Eenheid van kabinetsbeleid: wat houdt dat in?
COLUMN - van Prof.Dr. Bert van den Braak
In het debat over de regeringsverklaring werden twijfels geuit over de eenheid van het kabinetsbeleid. Dat gebeurde toen vicepremier Fleur Agema op X had gereageerd op de door premier Dick Schoof uiteengezette lijn ten aanzien van het door vrouwen dragen van de hijab. De vraag kwam op of Agema (PVV) zich wel kon vinden in die lijn.
1. Grondslag
Eenheid van kabinetsbeleid is een kernwaarde in het staatsbestel. Ministers moeten met één mond spreken (en daarnaar handelen).
Het beginsel is neergelegd in Grondwet en het reglement van orde van de ministerraad.
Artikel 4, 3e lid van de Grondwet bepaalt dat de ministerraad beraadslaagt en besluit over het algemeen regeringsbeleid en de eenheid van dat beleid bevordert. Artikel 12, lid 2 van het reglement van orde van de ministerraad bepaalt dat geen minister tegen besluiten van de ministerraad handelt.

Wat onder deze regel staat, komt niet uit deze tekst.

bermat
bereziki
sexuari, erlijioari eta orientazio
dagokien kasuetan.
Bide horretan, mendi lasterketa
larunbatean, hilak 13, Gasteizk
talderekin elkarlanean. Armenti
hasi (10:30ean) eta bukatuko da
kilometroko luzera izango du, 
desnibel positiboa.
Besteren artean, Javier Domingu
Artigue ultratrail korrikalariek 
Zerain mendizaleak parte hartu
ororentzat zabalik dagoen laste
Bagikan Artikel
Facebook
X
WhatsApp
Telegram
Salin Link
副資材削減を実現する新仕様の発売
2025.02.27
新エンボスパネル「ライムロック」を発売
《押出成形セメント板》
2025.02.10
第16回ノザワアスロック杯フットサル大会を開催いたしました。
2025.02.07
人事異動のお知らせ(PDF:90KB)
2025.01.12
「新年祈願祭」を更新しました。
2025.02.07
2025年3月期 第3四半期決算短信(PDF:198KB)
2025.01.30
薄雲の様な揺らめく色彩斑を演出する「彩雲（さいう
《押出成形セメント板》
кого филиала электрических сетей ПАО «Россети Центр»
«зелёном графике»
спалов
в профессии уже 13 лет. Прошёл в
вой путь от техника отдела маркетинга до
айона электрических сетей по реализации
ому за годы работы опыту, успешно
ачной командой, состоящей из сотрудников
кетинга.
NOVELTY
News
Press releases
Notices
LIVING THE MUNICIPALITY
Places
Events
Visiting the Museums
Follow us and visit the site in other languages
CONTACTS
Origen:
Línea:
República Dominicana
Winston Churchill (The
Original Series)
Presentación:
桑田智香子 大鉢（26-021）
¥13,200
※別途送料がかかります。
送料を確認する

Dat vormt de kern van het sinds 1848 bestaande homogeniteitsbeginsel. Een minister mag in de ministerraad tegen een besluit stemmen, maar kan zich er daarna ofwel bij neerleggen (en loyaal uitvoeren) ofwel opstappen.
2. Ministerraad
De bepalingen lijken zich primair te richten op de ministerraad. Het is dan ook diverse malen voorgekomen dat een minister zich niet kon verenigen met een besluit in de ministerraad en daarna opstapte. Dat was bijvoorbeeld het geval in 1972 toen de DS’70-minister Drees en De Brauw tegen de invulling van bezuinigingen keerden en in 1980 toen minister Andriessen vond dat er meer moest worden bezuinigd.